**Task prompt**: What you return must be the exact lines of the material below, from the first through the one that has "thumb tip: (950, 691)", with no pictures and, please, nothing else.
*** Extracted entries ***
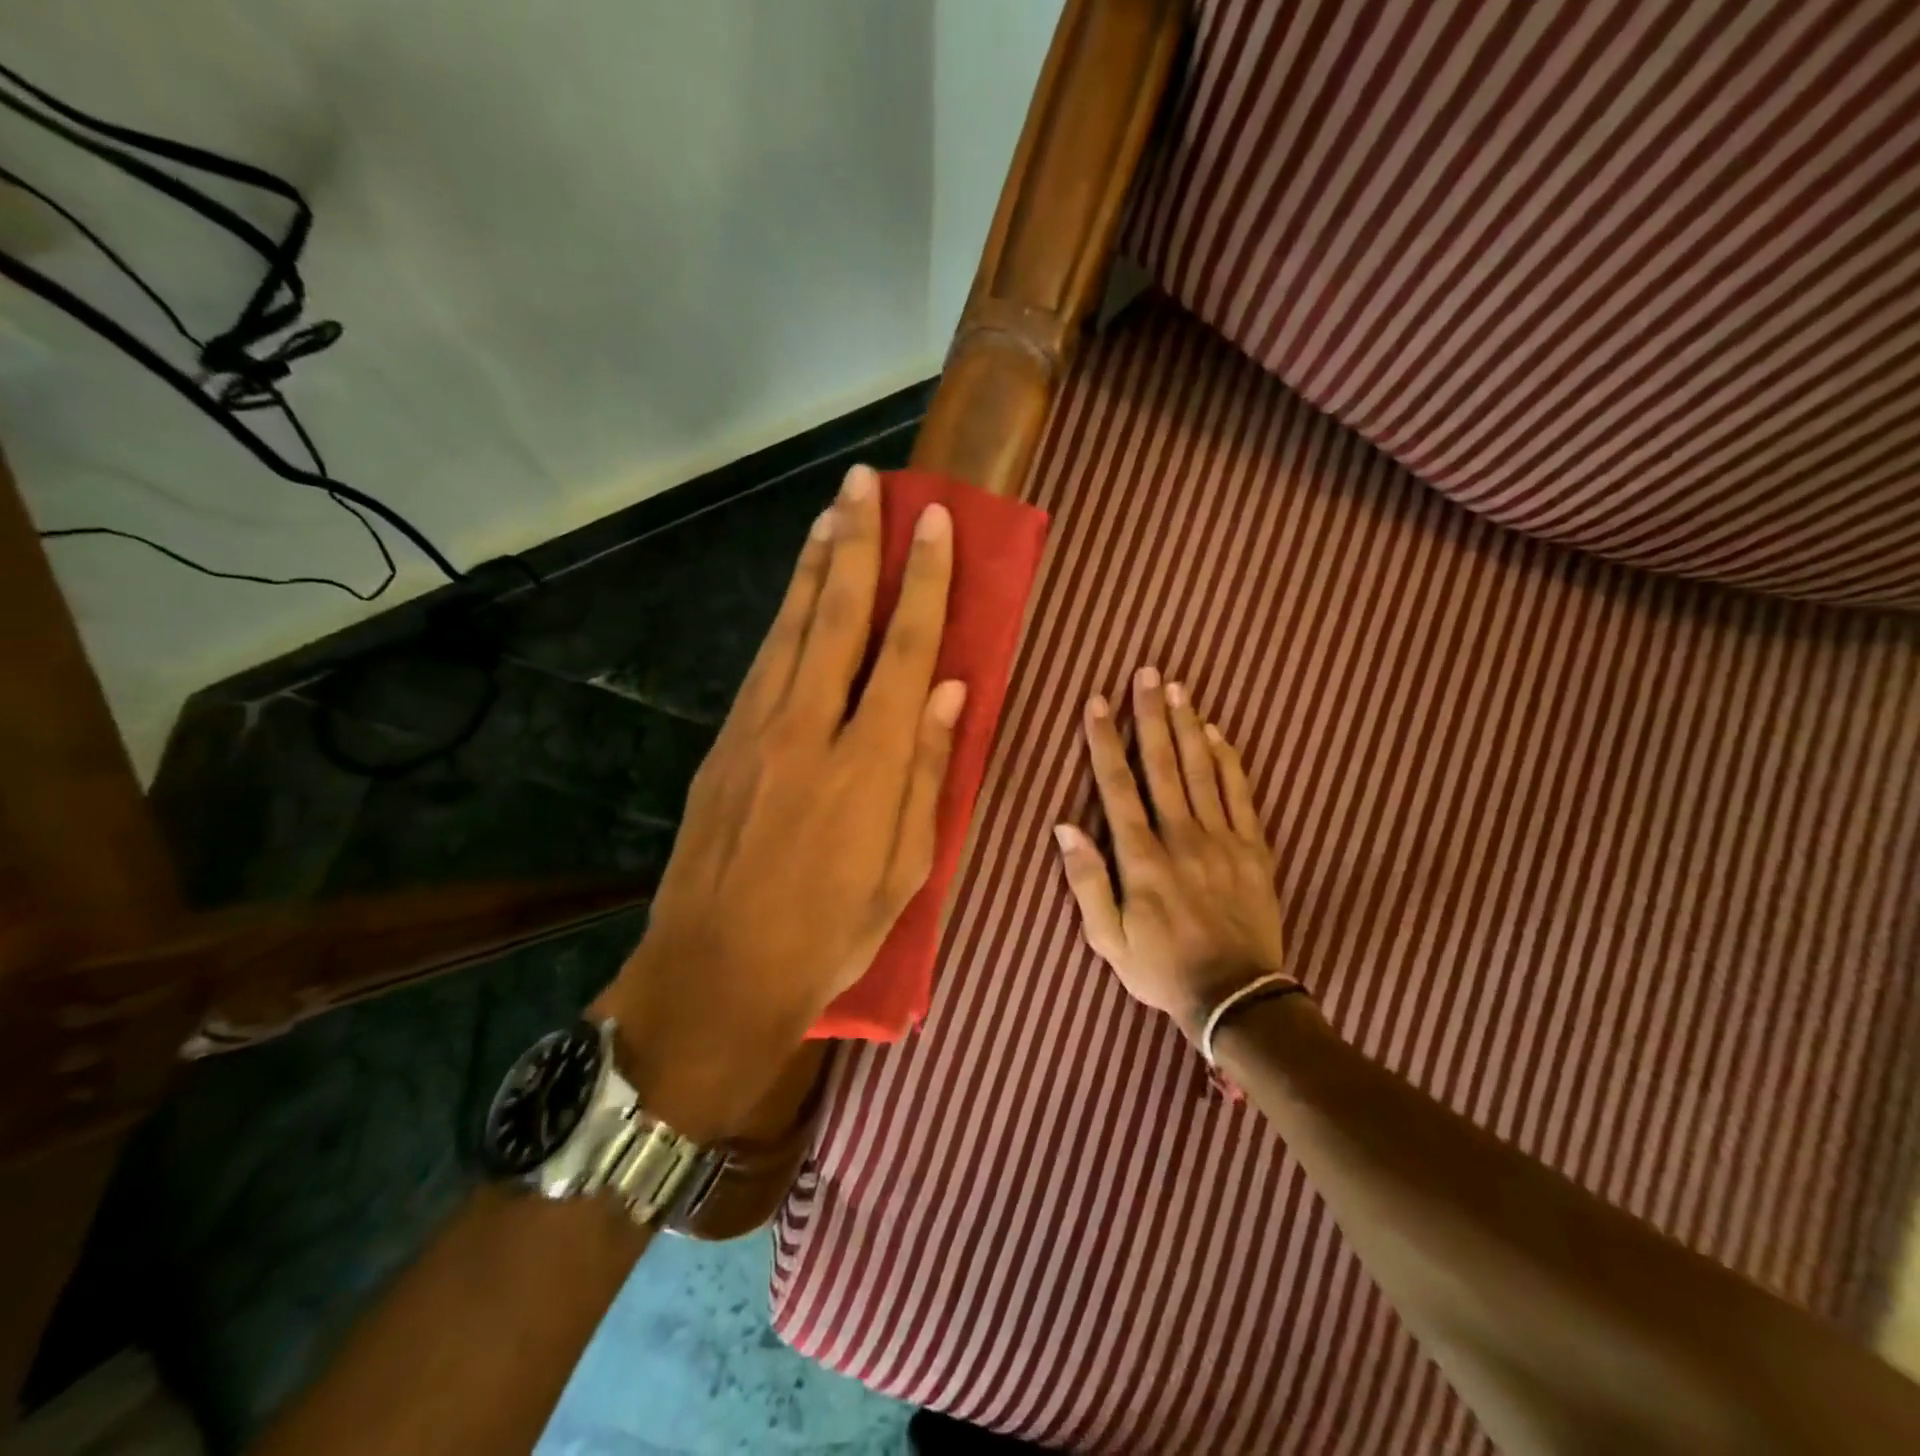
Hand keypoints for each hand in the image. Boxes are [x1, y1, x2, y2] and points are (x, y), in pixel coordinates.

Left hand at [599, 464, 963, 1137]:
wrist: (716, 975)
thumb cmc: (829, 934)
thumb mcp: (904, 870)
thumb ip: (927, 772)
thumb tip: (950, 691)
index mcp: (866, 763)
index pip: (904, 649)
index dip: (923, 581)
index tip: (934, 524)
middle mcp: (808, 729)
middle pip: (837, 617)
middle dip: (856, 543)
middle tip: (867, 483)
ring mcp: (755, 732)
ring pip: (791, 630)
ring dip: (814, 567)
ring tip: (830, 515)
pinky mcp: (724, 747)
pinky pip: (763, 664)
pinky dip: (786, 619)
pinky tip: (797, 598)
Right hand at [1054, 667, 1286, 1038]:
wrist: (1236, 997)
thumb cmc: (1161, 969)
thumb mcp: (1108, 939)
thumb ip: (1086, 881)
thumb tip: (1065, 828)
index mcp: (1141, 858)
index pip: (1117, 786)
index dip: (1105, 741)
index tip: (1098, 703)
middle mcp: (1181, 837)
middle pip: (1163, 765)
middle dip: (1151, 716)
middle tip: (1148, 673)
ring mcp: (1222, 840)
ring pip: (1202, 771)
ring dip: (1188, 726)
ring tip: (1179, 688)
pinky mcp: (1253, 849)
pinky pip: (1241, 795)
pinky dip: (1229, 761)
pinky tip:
*** End of Extracted entries ***
**Result for this exercise**:
Hand keypoints for each hand in the image. Boxes are [x1, y1, x2, y2] and points are (x, y), in pixel coordinates.

Left hand at [599, 464, 963, 1137]:
wrist: (716, 975)
thumb cmc: (829, 934)
thumb mcp: (904, 870)
thumb ip: (927, 772)
thumb tip: (950, 691)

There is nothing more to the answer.